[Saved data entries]

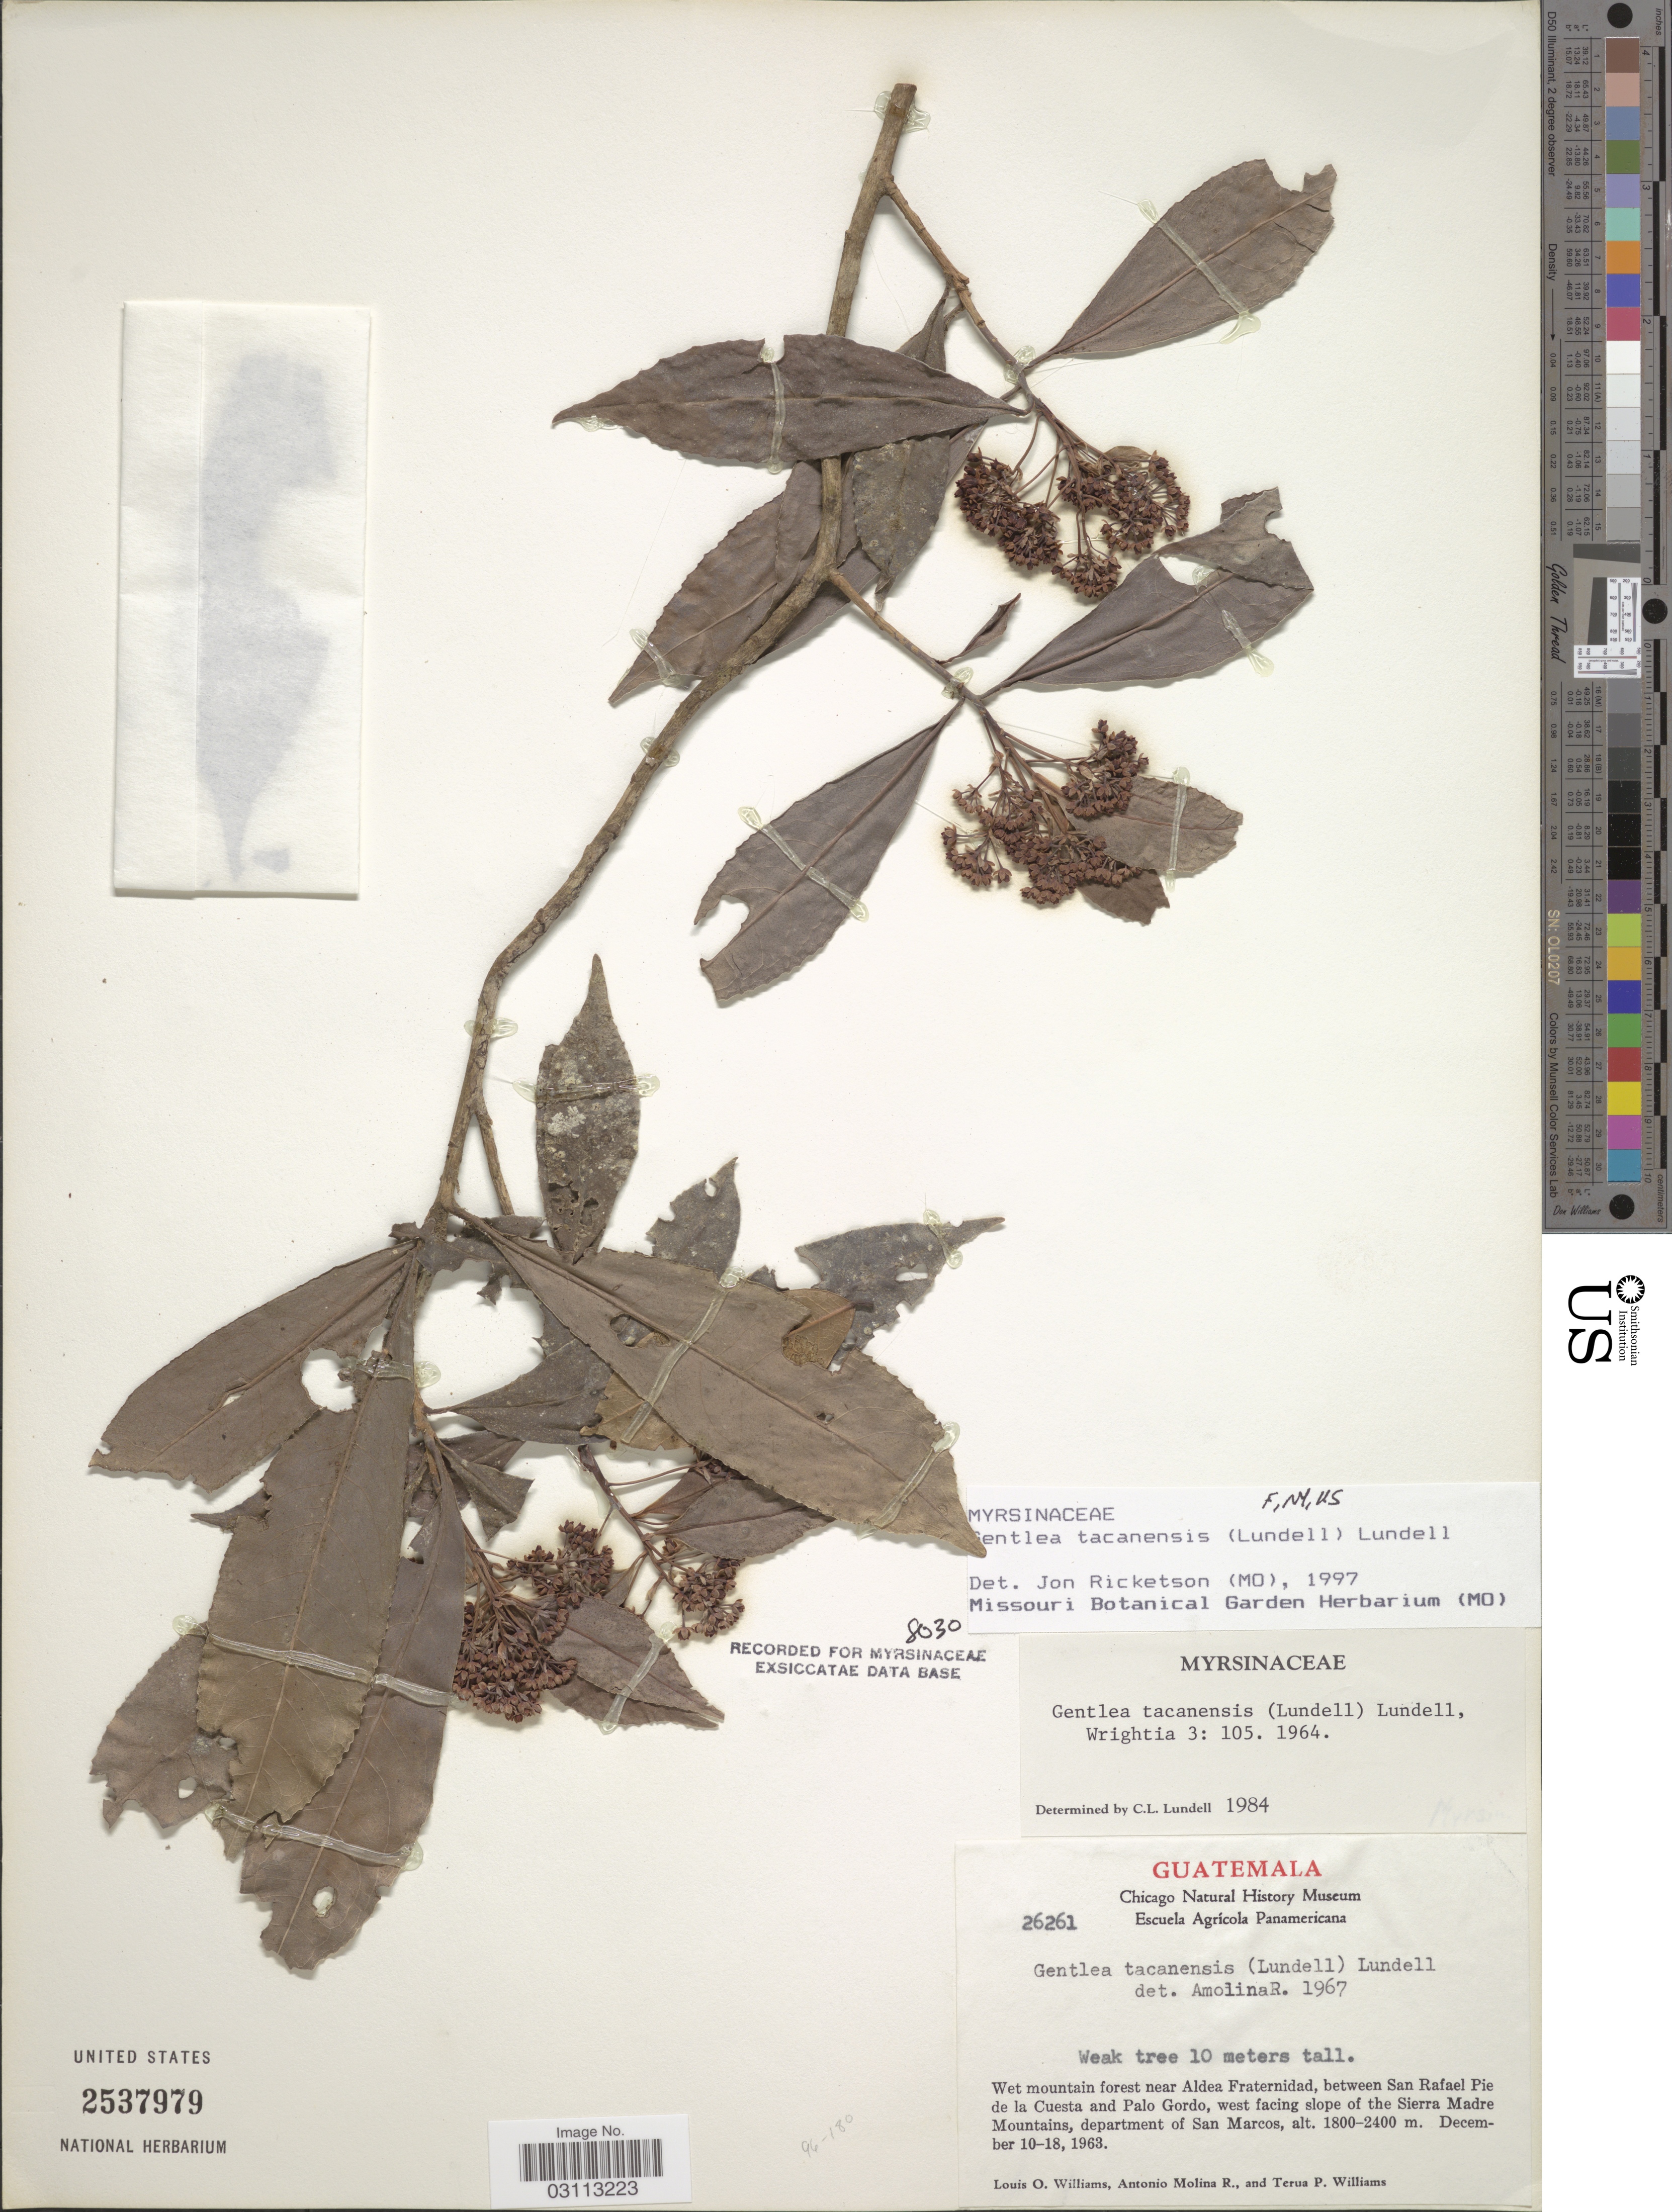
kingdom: Plantae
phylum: Tracheophyta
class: Magnoliopsida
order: Ericales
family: Primulaceae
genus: Gentlea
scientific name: Gentlea tacanensis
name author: (Lundell) Lundell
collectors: L. O. Williams, A. Molina R. & T. Williams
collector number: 26261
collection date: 1963-12-10/1963-12-18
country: Guatemala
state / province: San Marcos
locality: Wet mountain forest near Aldea Fraternidad, between San Rafael Pie de la Cuesta and Palo Gordo, west facing slope of the Sierra Madre Mountains, department of San Marcos.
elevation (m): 1800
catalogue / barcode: US 2537979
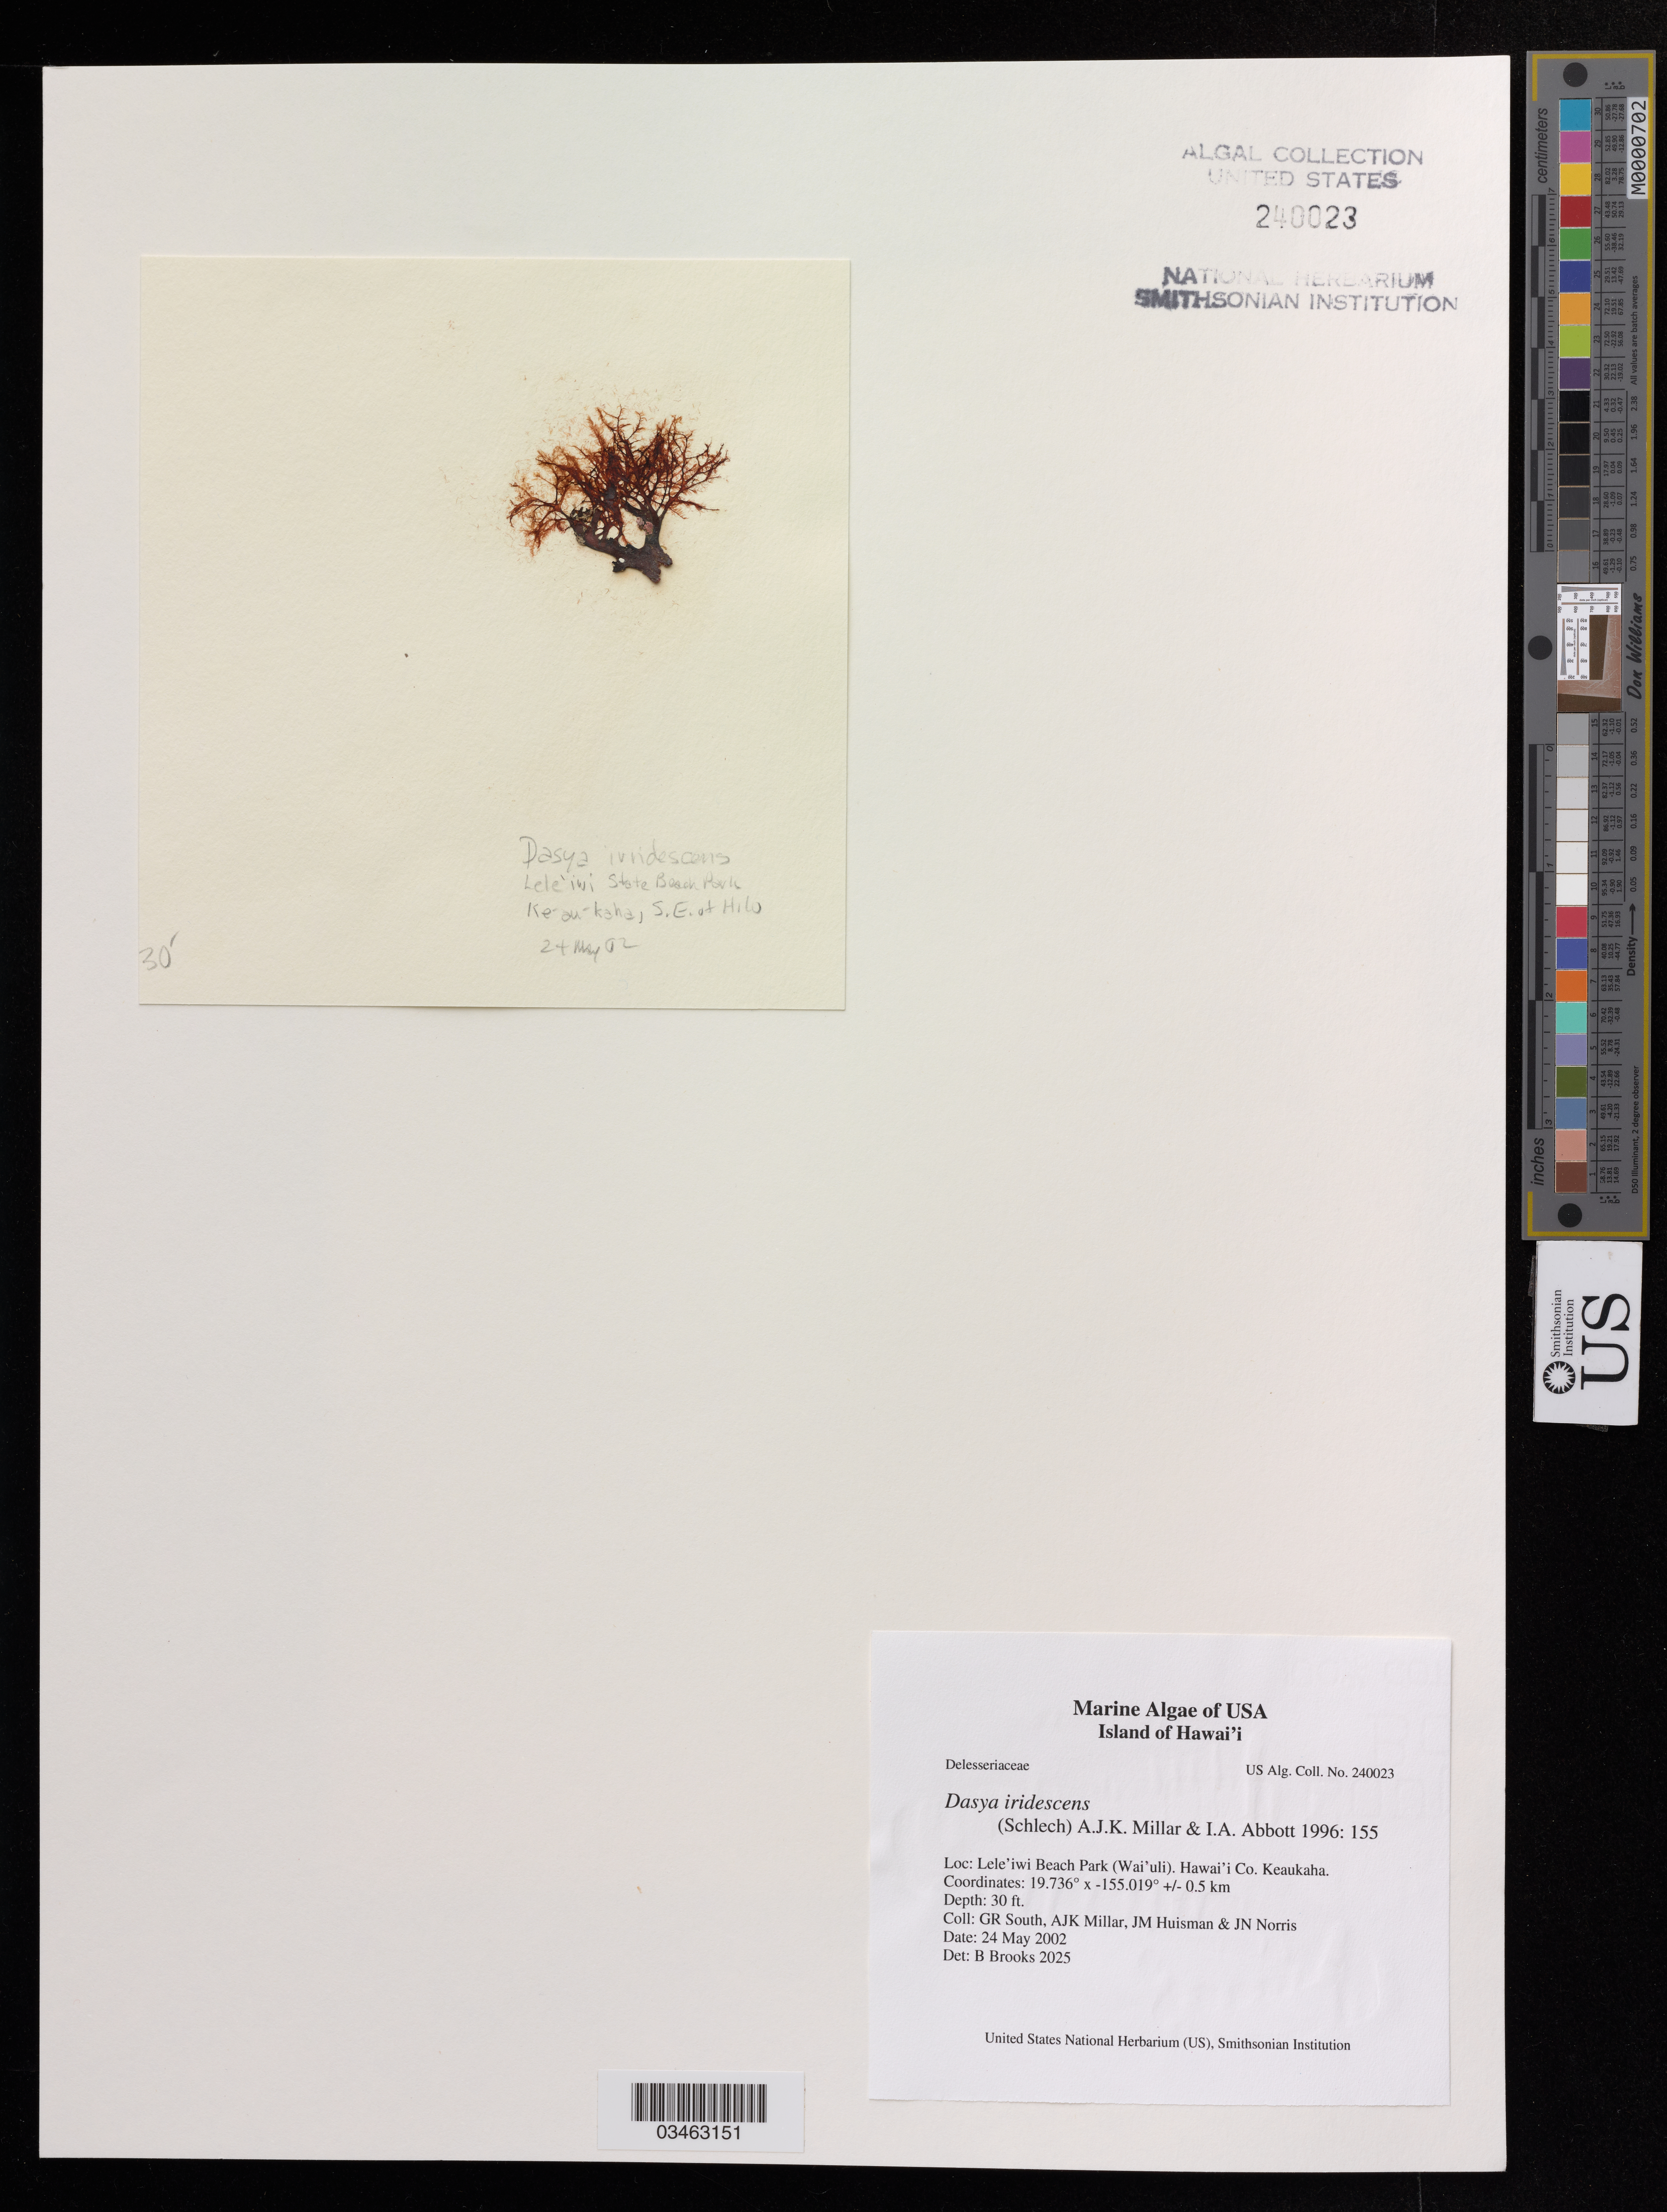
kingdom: Plantae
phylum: Rhodophyta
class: Florideophyceae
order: Ceramiales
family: Dasyaceae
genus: Dasya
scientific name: Dasya iridescens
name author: (Schlech) A.J.K. Millar & I.A. Abbott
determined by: Brooks, B. L., (BOT), Smithsonian Institution - National Museum of Natural History (UNITED STATES)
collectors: G. R. South, A. Millar, J. M. Huisman & J. Norris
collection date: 2002-05-24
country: United States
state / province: Hawaii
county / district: Hawaii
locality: Lele' iwi Beach Park (Wai' uli). Keaukaha.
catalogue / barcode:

TASK REQUIREMENTS: Rename the field "collection date" to "date collected" and reproduce the listing, starting at the line containing "collector number: 26261" and ending at the end of the listing, with all other text unchanged and the pictures omitted.

IN RESPONSE:
collector number: 26261
date collected: 1963-12-10/1963-12-18
country: Guatemala
state / province: San Marcos
locality: Wet mountain forest near Aldea Fraternidad, between San Rafael Pie de la Cuesta and Palo Gordo, west facing slope of the Sierra Madre Mountains, department of San Marcos.
elevation (m): 1800
catalogue / barcode: US 2537979
kingdom: Plantae
phylum: Rhodophyta
class: Florideophyceae
order: Ceramiales
family: Dasyaceae
genus: Dasya
scientific name: Dasya iridescens
name author: (Schlech) A.J.K. Millar & I.A. Abbott
determined by: Brooks, B. L., (BOT), Smithsonian Institution - National Museum of Natural History (UNITED STATES)
collectors: G. R. South, A. Millar, J. M. Huisman & J. Norris
date collected: 2002-05-24
country: United States
state / province: Hawaii
county / district: Hawaii
locality: Lele' iwi Beach Park (Wai' uli). Keaukaha.
catalogue / barcode:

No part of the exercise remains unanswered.